Last edited by <plasma>; 2/08/2007 8:17am at .
The 9 Ryu-Ha
Originally Posted by hawkmed
Kukishin(den)-ryu & Takagi Yoshin-ryu
Legimate Ko-ryu that traditional are taught and handed down together. There are a load of lineage charts for them most of them correct.
Gyokko-ryu & Koto-ryu
Sister ko-ryu arts from the Momochi clan in Iga. There are a few lineage since Takamastu Takamatsu Toshitsugu including the students of Ueno Takashi
Again a Ko-ryu art with quite a few lineages.
Togakure-ryu & Kumogakure-ryu & Gyokushin-ryu
Ninjutsu Ryu-Ha that are NOT Ko-ryu they are gendai budo that are basis of them are older scrolls and technique salavaged through research primarily. The oldest which was created by Takamatsu in the 50s. The other 2 have no record past Hatsumi.
Koppojutsu lineage taught through the Akimoto family.
More newbie questions
Just to clarify, it is thought that Hatsumi manufactured these styles (komogakure ryu and Gyokushin ryu)? We were told that Hatsumi is a star of the kodokan, does he have any standing in Japan?

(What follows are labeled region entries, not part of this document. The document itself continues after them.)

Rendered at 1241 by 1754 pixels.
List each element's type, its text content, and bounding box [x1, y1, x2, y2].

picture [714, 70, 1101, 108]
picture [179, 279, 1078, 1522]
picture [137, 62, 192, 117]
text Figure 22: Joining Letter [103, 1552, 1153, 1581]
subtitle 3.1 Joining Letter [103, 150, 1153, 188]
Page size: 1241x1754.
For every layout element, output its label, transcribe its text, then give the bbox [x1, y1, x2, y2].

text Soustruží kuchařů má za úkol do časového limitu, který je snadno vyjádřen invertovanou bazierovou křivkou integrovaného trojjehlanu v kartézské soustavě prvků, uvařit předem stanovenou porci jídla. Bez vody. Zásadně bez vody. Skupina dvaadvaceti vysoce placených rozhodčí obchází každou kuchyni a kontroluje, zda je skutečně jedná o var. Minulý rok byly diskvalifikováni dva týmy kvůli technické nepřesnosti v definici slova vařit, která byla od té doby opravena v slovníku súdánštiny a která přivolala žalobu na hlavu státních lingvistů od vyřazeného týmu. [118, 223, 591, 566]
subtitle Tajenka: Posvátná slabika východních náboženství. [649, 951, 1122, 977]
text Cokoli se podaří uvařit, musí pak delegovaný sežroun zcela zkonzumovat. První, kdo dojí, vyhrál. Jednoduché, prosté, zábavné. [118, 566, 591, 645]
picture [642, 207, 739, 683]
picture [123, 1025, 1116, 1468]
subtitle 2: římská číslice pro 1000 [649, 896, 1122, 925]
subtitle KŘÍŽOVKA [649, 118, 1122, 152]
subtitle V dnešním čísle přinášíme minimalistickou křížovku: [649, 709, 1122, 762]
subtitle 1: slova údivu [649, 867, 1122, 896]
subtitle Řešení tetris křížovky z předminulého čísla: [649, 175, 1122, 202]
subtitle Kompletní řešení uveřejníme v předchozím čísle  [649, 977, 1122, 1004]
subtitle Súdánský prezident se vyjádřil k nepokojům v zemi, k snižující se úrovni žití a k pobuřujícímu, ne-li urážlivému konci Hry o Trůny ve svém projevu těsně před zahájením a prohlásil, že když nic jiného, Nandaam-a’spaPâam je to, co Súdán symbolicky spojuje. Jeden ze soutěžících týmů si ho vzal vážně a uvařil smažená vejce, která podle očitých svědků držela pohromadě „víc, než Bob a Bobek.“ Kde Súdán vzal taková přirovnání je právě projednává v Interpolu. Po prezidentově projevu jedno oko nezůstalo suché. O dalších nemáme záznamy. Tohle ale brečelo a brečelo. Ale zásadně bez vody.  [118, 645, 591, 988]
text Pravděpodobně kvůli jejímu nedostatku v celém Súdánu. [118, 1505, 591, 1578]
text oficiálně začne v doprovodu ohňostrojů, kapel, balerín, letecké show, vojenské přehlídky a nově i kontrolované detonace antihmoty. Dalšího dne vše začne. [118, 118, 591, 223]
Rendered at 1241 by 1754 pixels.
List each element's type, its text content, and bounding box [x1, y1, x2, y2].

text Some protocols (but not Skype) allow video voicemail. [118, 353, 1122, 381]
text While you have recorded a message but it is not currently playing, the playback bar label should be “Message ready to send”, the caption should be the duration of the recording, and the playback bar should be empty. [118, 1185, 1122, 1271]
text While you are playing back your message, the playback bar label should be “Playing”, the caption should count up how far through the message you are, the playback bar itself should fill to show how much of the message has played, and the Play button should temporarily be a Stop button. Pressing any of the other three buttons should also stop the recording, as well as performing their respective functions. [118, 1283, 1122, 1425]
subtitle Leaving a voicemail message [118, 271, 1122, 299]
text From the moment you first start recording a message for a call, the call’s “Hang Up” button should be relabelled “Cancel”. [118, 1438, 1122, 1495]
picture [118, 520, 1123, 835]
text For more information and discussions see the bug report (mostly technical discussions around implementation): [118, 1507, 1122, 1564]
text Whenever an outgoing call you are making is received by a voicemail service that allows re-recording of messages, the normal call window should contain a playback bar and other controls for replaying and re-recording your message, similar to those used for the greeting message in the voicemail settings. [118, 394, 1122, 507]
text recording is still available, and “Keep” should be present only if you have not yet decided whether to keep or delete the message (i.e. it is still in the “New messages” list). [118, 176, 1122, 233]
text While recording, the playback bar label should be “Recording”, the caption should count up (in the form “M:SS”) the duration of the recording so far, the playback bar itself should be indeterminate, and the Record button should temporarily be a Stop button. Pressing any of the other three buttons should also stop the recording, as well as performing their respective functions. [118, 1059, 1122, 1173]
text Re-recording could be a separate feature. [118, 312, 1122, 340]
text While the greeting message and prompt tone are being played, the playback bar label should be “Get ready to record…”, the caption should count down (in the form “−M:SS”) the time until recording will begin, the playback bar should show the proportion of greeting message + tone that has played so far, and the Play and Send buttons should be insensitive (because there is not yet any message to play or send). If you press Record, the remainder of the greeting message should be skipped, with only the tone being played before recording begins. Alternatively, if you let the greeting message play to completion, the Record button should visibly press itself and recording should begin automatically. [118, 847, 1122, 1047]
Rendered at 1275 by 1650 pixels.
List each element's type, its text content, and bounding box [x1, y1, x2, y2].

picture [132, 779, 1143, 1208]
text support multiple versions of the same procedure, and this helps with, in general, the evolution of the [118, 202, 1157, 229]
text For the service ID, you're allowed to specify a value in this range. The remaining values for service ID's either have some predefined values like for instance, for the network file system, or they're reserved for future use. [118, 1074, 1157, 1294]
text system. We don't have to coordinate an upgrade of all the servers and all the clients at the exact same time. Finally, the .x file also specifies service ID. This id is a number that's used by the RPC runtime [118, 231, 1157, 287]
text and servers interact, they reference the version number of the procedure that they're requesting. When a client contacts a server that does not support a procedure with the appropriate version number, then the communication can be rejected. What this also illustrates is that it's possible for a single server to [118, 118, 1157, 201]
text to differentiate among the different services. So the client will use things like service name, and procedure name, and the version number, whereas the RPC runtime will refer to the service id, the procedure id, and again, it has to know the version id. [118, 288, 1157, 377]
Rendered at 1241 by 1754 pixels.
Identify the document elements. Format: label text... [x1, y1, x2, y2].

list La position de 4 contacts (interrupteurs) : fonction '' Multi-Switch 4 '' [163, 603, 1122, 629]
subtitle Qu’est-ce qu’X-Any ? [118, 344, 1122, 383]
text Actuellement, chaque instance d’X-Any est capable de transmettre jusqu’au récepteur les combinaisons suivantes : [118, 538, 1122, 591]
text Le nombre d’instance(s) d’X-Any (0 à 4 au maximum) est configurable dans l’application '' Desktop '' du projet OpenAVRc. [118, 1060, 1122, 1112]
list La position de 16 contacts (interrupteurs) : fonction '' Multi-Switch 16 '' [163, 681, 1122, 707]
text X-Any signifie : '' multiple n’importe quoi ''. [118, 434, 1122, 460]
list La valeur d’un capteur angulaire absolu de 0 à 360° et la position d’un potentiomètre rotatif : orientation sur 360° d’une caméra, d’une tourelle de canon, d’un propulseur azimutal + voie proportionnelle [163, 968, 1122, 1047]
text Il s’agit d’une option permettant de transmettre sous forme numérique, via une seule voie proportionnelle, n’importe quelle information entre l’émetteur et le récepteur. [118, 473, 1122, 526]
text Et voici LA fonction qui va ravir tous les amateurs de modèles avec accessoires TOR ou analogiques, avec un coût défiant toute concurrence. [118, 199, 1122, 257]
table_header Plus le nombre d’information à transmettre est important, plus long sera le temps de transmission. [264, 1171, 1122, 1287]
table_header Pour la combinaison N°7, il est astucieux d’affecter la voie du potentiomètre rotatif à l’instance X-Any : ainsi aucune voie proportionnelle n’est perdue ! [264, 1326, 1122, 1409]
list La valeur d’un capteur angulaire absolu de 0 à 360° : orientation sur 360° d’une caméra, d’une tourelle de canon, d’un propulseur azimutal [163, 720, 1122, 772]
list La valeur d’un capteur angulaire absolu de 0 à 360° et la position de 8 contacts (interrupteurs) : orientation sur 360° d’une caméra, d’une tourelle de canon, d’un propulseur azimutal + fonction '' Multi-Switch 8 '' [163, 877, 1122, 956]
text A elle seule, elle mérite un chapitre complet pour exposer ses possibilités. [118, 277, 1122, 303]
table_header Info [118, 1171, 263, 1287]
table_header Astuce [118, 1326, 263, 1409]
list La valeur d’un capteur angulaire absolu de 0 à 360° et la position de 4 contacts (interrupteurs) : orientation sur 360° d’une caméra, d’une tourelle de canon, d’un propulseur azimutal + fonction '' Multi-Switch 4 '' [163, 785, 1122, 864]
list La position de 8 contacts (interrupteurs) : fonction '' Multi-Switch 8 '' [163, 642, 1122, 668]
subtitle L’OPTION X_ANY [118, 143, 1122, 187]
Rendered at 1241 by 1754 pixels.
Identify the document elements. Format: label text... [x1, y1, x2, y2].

While I plan to continue to studying Judo, I do miss some of more integrated throwing techniques of the Bujinkan in which strikes are used to set up throws. Could you suggest a Japanese kobudo that does this? I have considered traveling to the UNC to study Daito ryu Aikijujutsu, but I have wondered if this was a battlefield tested system? I have read some things that suggest that this was more of an aristocratic art. Another possibility is Tanemura's brand of jujutsu (Kokusai), but I also don't know of its roots, and I haven't found much written about it.
He's not a star of the kodokan and even if he was, he's tarnished any such status by starting a ninja school for naieve westerners. Amongst historians the ninja are seen as a bit silly and cartoonish which is why very few of them take self-styled "ninjas" seriously.
Originally Posted by hawkmed
One of our members, Mongo, informs us that Hatsumi isn't very highly regarded by respectable koryu and judo masters in Japan. I'd be interested in hearing some of the things he has heard them say during his time in Japan.